そのほか、肉類・肉加工品からも有毒物質が検出される事件が相次ぎました。「カドミウム汚染米」や「人毛醤油(人の毛を精製して作った醤油)」や「地溝油(下水道の汚水を精製して作った油」など、聞いただけでおぞましいような事例が続発しました。「人毛醤油」や「地溝油」の存在は中国政府も認めています。

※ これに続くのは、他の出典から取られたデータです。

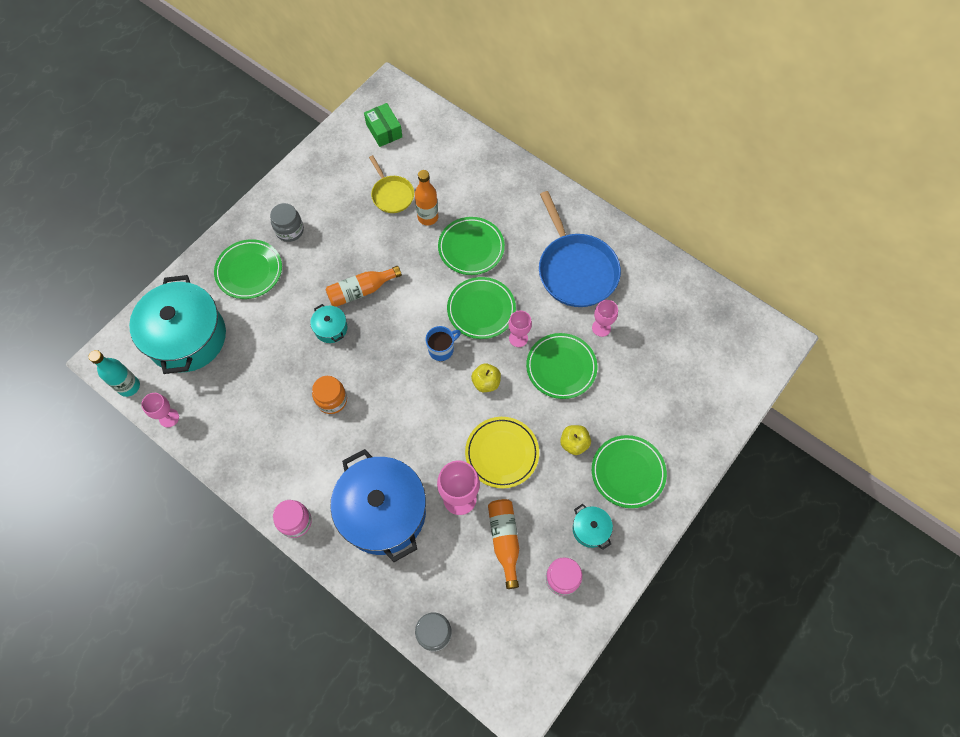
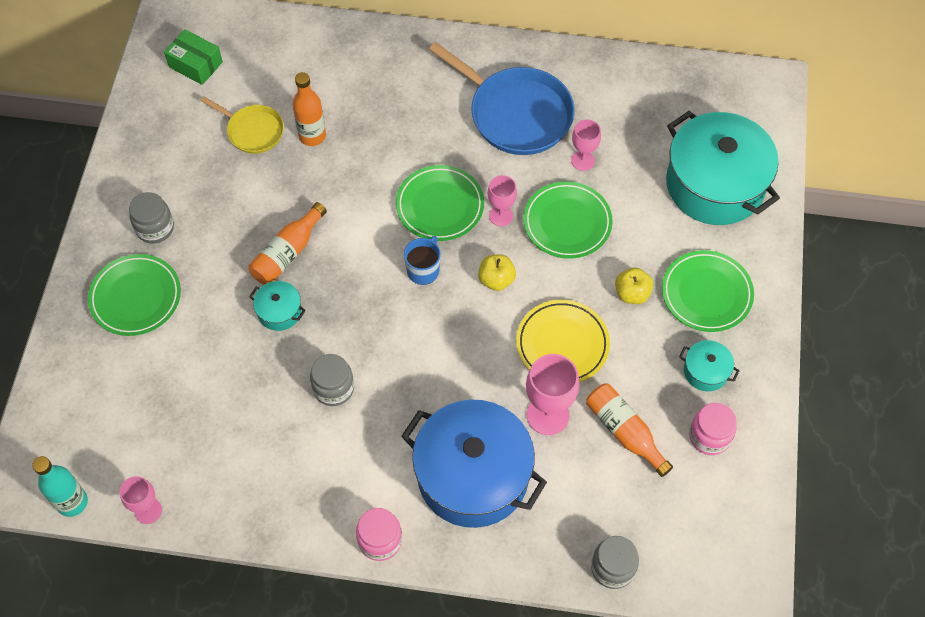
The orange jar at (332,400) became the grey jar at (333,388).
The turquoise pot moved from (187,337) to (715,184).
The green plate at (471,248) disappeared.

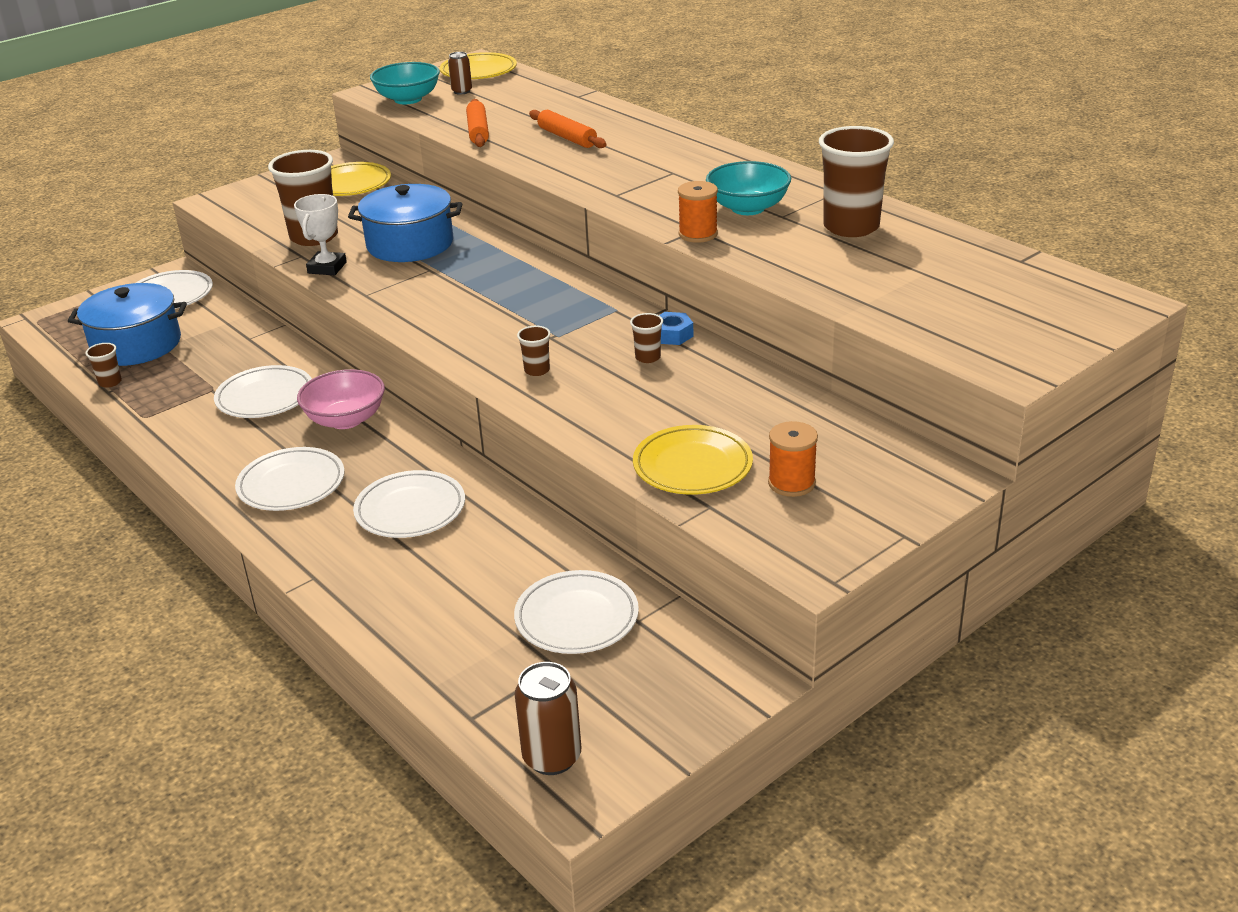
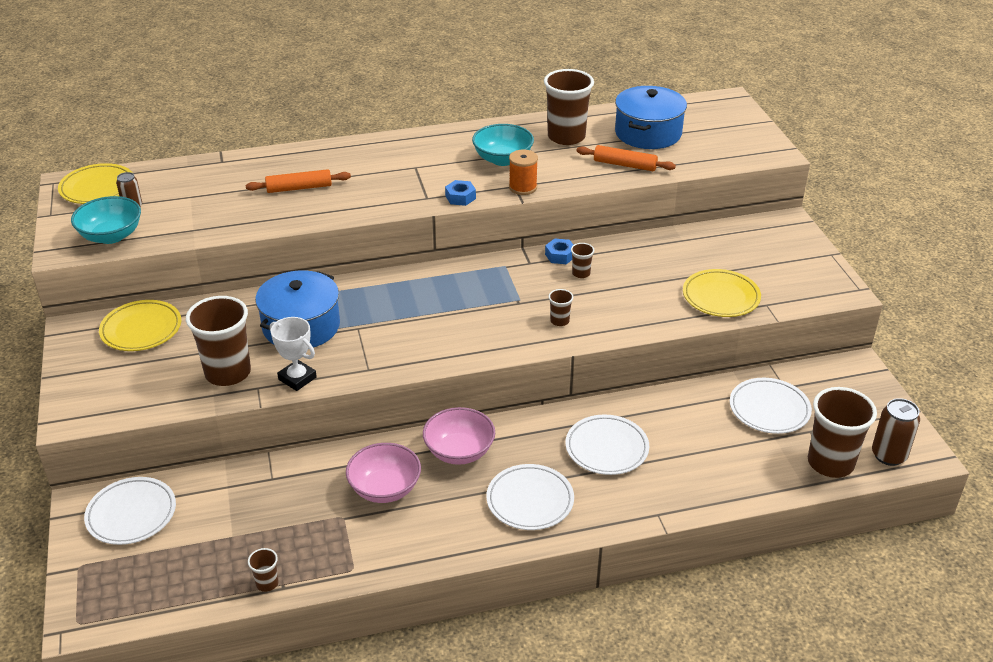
The white plate at (265,397) was replaced by the pink bowl at (385,488).
The blue nut at (460,197) appeared.
The orange rolling pin moved from (478,131) to (625,165).
The blue pot moved from (136,345) to (648,133).
The brown cup at (830,463) appeared.
The orange spool at (791,483) disappeared.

「人毛醤油」は秘密裡に日本にも輸出されていたようですが、その後中国政府が製造を禁止したそうです。
2.原因究明や犯人逮捕、製造工程での安全管理体制の見直しが行われたのか不明
しかし、その後、原因の究明や犯人の逮捕、製造工程での安全管理体制の見直しなどが行われたのか、その後どうなったのかについては、報道がぱったり途絶えましたので、よくわからないというのが実情です。
いずれにしても、日本に比べて中国の「食の安全」に対する意識の低さは、農家やメーカーはもとより政府に至っても驚くばかりです。中国政府は「中国の食品は安全」と言うだけで、事件の隠蔽・幕引きに躍起になっているように見えて仕方がありません。
3.中国に食品の製造委託をしたり、農産物を輸入する場合は、厳しい安全管理が必要
今後、中国に食品の製造委託をしたり、農産物を輸入する日本企業には、日本並みの厳しい製造工程の安全管理を日本人自ら行い、農産物については、中国での出荷前に自社で厳しい有毒物質の有無の検査を行うなど、よほど注意してかからないと、また同じような事件が発生する恐れが十分にあります。また、厚生労働省による検査も、中国製品についてはより厳格にしていただき、販売されて消費者の口に入る前に「水際で食い止める」ように努力してほしいものです。